The subsequent iterations operate exactly the same as the second iteration. When selecting the most frequently appearing origination-operation pair, if there is a tie, we randomly choose one. When the new node suggested by the chosen origination-operation pair is identical to an observed node, the observed node is recruited into the reconstructed part of the lineage tree using a directed edge from the origination node to the observed node, and no intermediate node is added. The iteration continues until all observed nodes are recruited into the reconstructed part of the lineage tree.
Trim and rewire the lineage tree
The lineage tree reconstructed by this heuristic iterative procedure can be reduced by trimming off unnecessary branches. The iterative procedure may occasionally produce branches whose leaf nodes are not observed nodes, because the process of growing the tree is guided by the MST which only approximates the structure of the underlying lineage tree. Branches with unobserved nodes as leaves are unnecessary to explain the mutation process that gives rise to the observed nodes. To trim the lineage tree, we remove all unobserved intermediate and leaf nodes that do not have any observed nodes as descendants.

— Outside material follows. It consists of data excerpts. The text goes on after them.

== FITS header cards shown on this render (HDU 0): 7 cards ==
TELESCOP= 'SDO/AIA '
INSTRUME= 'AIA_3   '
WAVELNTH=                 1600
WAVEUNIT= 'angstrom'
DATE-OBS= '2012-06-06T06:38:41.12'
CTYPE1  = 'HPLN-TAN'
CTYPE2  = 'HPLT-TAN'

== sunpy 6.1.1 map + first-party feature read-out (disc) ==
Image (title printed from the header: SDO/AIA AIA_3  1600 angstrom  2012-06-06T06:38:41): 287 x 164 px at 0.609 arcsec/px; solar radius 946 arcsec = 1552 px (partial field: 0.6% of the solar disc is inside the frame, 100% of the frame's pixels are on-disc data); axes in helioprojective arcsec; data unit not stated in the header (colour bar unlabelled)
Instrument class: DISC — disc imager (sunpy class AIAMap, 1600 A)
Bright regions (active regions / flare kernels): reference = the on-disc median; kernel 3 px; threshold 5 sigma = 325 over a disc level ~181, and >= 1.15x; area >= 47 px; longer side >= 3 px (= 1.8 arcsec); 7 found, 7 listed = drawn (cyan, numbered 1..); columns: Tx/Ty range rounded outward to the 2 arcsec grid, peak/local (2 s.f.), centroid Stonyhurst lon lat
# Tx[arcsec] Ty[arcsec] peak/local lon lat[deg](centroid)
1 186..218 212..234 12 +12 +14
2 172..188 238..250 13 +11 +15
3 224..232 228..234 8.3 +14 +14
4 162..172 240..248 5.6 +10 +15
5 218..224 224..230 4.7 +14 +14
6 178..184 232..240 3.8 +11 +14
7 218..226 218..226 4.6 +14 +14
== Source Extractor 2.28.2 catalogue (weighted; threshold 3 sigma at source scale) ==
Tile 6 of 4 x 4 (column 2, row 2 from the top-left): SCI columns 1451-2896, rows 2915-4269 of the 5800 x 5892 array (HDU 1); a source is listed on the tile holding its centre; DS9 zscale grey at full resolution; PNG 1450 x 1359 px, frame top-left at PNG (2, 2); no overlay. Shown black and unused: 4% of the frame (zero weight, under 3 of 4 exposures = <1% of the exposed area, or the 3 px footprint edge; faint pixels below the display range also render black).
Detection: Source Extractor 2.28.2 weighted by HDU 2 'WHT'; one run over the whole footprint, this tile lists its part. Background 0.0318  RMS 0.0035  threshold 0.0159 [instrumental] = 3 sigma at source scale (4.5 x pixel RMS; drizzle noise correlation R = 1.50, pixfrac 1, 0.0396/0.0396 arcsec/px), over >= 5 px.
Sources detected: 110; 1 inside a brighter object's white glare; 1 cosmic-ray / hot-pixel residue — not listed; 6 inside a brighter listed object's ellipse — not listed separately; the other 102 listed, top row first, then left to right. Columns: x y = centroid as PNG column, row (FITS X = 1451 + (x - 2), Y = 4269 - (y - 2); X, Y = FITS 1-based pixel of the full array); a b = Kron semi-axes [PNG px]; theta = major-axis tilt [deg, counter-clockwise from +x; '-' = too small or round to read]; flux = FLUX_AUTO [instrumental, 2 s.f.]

Another possible improvement is rewiring. In the reconstructed lineage tree, we can detach a subtree by removing the edge pointing to the root of the subtree, reattached it to some other node, and then trim the resulting tree. The trimming operation removes intermediate unobserved nodes right upstream of the removed edge. The reattaching operation introduces additional intermediate nodes if the edit-distance is larger than one between the subtree root and the node it reattaches to. It is possible that such a rewiring operation can reduce the size of the lineage tree. We consider all the observed nodes and branching nodes (i.e. out-degree larger than one) for rewiring. For each node under rewiring consideration, we try to rewire it to all possible nodes in the lineage tree, and examine whether we can reduce the tree size. If yes, we accept the rewiring operation, and examine the resulting lineage tree again for possible rewiring operations that may further reduce the tree size. We repeat this process until no rewiring operation can reduce the tree size.